== THE RECORDS ==
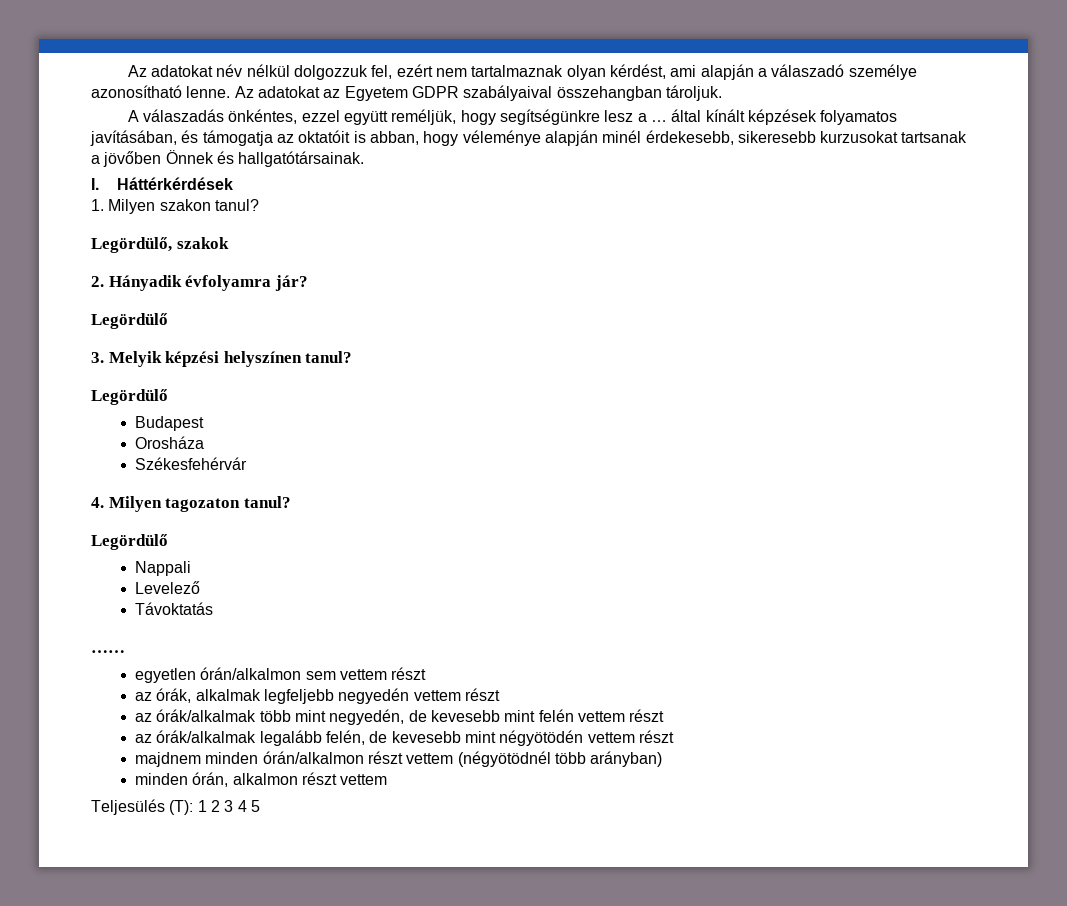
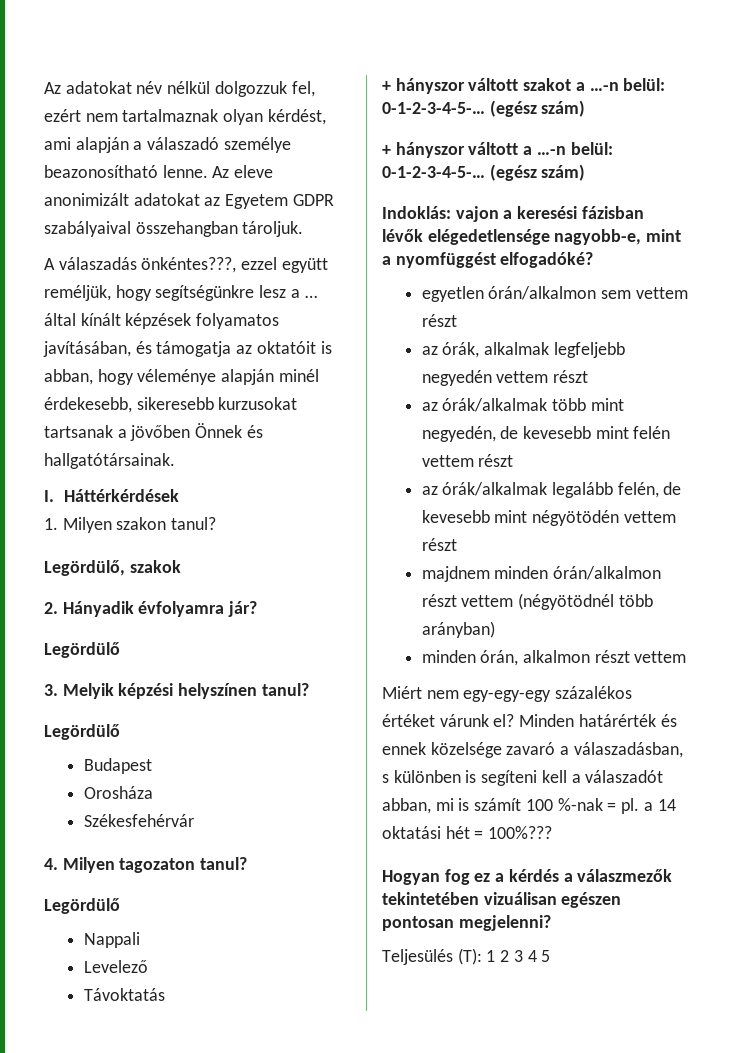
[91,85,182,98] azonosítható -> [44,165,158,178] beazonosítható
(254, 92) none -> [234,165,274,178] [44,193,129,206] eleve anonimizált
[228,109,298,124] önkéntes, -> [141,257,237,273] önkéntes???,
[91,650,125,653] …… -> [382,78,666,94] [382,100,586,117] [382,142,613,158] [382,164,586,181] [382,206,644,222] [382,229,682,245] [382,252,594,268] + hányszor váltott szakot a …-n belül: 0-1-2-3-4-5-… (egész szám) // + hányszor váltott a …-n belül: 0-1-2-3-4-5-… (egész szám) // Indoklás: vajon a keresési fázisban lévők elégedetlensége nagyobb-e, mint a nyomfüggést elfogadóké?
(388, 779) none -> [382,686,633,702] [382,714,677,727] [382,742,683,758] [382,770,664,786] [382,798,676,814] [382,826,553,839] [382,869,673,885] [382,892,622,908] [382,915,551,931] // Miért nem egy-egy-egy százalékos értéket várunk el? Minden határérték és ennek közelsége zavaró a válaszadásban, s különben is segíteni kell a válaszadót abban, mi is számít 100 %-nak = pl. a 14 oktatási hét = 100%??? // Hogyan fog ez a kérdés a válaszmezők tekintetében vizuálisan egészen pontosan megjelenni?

== WHAT YOU HAVE TO DO ==
Print the material above exactly, skipping its images.

== RESPONSE TO THIS EXERCISE ==
[91,85,182,98] azonosítható -> [44,165,158,178] beazonosítható
(254, 92) none -> [234,165,274,178] [44,193,129,206] eleve anonimizált
[228,109,298,124] önkéntes, -> [141,257,237,273] önkéntes???,
[91,650,125,653] …… -> [382,78,666,94] [382,100,586,117] [382,142,613,158] [382,164,586,181] [382,206,644,222] [382,229,682,245] [382,252,594,268] + hányszor váltott szakot a …-n belül: 0-1-2-3-4-5-… (egész szám) // + hányszor váltott a …-n belül: 0-1-2-3-4-5-… (egész szám) // Indoklás: vajon a keresési fázisban lévők elégedetlensége nagyobb-e, mint a nyomfüggést elfogadóké?
(388, 779) none -> [382,686,633,702] [382,714,677,727] [382,742,683,758] [382,770,664,786] [382,798,676,814] [382,826,553,839] [382,869,673,885] [382,892,622,908] [382,915,551,931] // Miért nem egy-egy-egy százalékos értéket várunk el? Minden határérték és ennek közelsége zavaró a válaszadásban, s különben is segíteni kell a válaszadót abban, mi is számít 100 %-nak = pl. a 14 oktatási hét = 100%??? // Hogyan fog ez a kérdés a válaszmezők tekintetében vizuálisan egészen pontosan megjelenni?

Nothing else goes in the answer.